PROBLEM STATEMENT: Both the line below containing "middle pip: (102, 54)" and the line containing "middle tip: (114, 87)", along with every line between them, should be repeated exactly; no other line belongs in the answer.

•••

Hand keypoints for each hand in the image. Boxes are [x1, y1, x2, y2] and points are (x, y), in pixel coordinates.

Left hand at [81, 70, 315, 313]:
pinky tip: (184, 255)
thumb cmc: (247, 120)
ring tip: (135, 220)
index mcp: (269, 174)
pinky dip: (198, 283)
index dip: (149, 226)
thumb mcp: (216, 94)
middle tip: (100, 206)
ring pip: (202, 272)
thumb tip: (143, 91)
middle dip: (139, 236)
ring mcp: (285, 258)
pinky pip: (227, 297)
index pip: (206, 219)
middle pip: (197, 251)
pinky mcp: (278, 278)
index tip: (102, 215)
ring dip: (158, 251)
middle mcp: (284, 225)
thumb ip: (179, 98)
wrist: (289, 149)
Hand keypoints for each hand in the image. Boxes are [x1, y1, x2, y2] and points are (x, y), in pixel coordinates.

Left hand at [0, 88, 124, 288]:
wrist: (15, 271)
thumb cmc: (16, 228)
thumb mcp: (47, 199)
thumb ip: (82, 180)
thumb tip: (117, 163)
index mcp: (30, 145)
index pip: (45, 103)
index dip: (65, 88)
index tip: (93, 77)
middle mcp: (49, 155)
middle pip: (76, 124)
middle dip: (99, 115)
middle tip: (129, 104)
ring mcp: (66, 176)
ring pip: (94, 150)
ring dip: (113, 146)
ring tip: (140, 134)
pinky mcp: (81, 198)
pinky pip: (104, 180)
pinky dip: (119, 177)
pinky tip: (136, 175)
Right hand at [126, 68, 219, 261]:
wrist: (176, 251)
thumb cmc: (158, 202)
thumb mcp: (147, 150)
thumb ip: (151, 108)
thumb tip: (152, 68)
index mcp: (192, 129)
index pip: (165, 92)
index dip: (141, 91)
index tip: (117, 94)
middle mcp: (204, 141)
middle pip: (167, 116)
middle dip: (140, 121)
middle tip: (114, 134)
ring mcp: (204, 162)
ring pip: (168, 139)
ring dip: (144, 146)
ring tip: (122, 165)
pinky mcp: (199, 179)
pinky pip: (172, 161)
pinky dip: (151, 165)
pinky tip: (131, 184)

•••

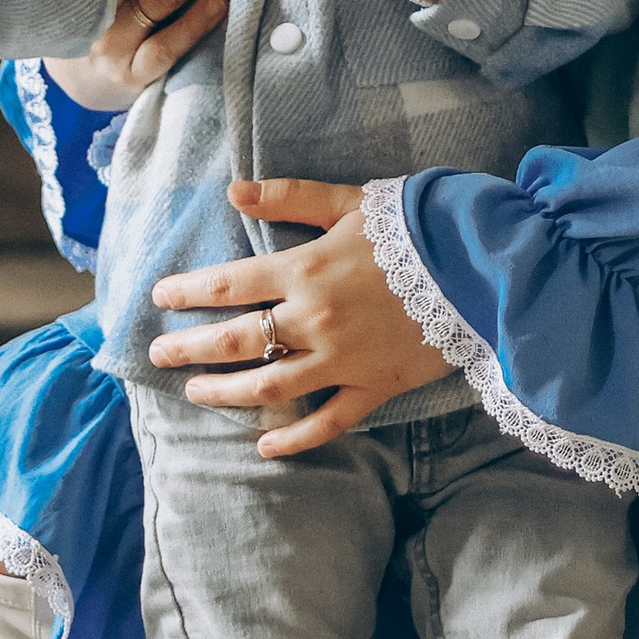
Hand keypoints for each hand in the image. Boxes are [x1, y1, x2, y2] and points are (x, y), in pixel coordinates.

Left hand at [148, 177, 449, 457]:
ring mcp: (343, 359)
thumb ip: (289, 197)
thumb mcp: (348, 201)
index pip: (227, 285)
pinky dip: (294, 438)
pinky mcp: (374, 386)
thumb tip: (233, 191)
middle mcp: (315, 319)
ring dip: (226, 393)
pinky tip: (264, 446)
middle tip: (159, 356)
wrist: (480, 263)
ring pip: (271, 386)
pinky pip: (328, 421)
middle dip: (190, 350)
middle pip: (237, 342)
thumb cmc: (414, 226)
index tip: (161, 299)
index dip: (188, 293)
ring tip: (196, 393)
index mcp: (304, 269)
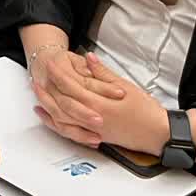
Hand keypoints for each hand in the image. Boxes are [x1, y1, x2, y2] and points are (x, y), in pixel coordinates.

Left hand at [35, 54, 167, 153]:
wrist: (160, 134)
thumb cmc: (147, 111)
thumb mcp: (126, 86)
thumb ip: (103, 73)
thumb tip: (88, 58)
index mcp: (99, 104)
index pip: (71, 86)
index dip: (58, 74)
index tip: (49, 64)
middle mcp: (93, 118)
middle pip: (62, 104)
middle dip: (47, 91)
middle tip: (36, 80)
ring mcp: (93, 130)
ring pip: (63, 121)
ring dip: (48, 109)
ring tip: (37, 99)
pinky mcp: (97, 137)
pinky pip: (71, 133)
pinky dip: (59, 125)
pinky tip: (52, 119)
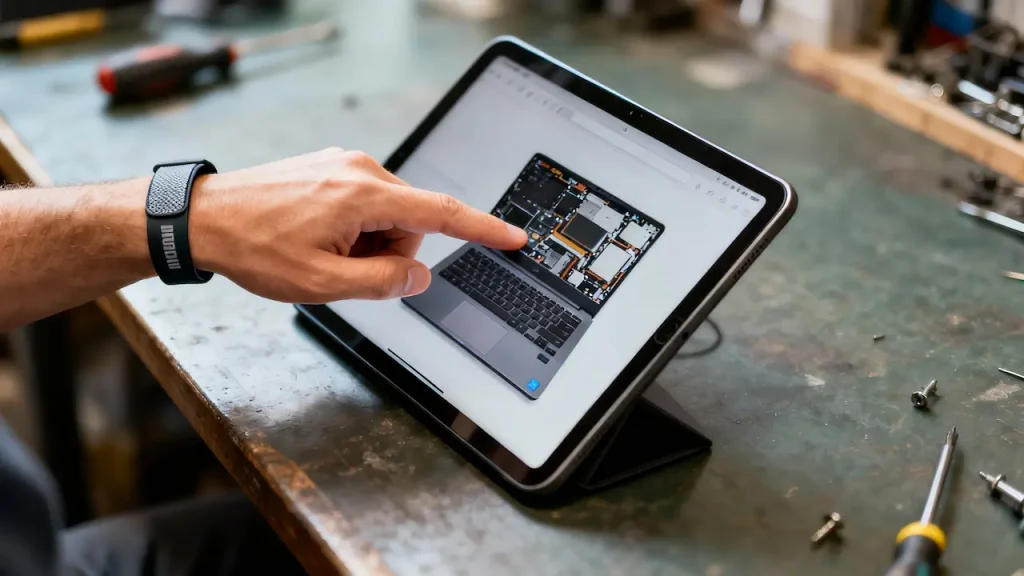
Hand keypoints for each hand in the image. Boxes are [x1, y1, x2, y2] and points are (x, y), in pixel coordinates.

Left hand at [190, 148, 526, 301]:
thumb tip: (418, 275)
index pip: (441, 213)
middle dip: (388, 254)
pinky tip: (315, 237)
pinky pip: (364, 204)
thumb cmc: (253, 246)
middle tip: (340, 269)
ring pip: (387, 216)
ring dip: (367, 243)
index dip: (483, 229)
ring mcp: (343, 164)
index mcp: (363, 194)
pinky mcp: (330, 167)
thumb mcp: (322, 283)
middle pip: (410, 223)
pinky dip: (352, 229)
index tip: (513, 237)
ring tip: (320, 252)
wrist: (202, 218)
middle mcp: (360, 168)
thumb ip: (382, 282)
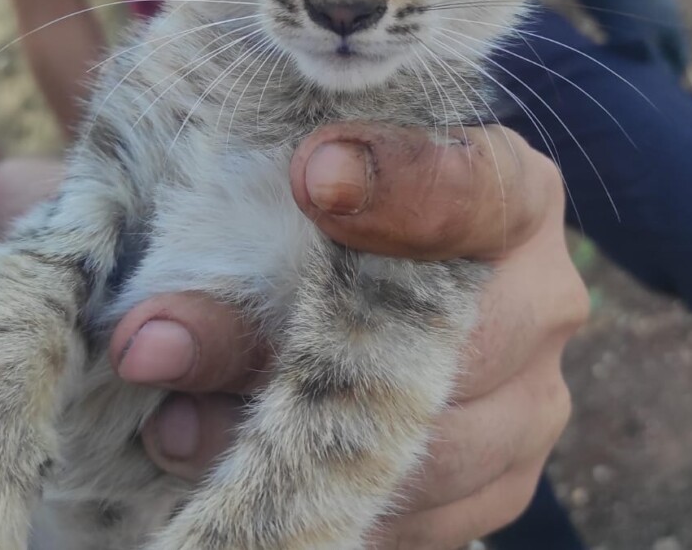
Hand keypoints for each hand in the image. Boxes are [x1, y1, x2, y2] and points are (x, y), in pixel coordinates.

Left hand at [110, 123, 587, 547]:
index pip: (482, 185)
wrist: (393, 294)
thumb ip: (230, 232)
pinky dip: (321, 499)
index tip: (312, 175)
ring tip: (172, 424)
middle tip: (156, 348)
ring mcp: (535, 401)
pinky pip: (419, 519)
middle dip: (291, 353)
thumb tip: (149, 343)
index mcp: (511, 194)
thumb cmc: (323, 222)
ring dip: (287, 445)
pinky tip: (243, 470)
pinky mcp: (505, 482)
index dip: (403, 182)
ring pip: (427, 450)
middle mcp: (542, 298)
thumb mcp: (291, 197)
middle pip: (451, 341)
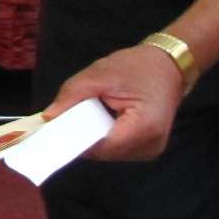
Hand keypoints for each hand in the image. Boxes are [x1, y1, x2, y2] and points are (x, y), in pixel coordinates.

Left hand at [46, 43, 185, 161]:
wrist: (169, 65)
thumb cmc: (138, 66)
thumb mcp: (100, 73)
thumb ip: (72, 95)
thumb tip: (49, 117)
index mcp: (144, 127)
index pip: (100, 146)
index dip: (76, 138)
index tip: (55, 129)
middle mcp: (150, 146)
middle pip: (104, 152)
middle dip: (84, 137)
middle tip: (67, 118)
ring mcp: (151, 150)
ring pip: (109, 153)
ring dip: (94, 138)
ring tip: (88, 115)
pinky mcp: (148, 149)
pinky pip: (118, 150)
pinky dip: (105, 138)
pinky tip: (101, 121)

•••

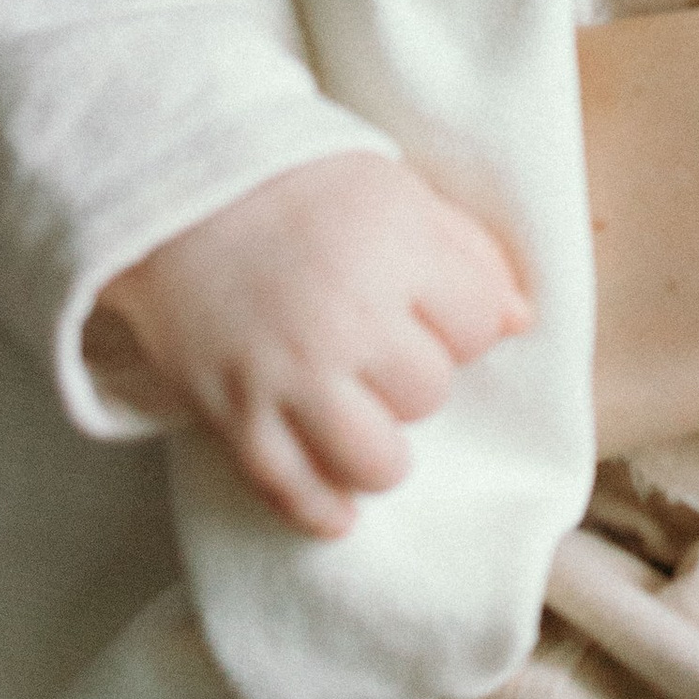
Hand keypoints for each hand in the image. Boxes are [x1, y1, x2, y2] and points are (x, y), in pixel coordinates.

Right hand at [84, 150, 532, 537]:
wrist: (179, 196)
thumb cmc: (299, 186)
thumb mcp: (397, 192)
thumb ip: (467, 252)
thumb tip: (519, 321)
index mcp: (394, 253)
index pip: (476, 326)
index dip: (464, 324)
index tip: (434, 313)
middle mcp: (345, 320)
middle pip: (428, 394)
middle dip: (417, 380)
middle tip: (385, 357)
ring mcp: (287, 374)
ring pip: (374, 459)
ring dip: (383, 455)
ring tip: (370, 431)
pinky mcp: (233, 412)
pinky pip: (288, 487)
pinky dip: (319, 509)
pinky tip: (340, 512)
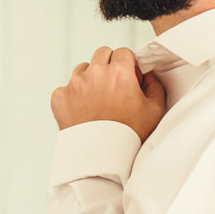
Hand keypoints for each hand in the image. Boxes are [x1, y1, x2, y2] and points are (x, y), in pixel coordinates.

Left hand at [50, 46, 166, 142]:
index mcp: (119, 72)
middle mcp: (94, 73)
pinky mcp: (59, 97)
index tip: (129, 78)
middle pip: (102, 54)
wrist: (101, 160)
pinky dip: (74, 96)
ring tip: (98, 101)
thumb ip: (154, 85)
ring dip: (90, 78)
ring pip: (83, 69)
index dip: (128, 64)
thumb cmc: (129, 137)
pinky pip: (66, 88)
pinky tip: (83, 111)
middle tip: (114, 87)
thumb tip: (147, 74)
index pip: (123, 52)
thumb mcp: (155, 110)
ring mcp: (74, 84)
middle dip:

•••

YOUR SOLUTION:
middle pip: (102, 54)
wrist: (101, 160)
pinky dip: (74, 96)
ring tip: (98, 101)
thumb ip: (154, 85)
ring dip: (90, 78)
ring pip: (83, 69)
index dip: (128, 64)
thumb cmc: (129, 137)
pinky pip: (66, 88)
pinky tip: (83, 111)
middle tip: (114, 87)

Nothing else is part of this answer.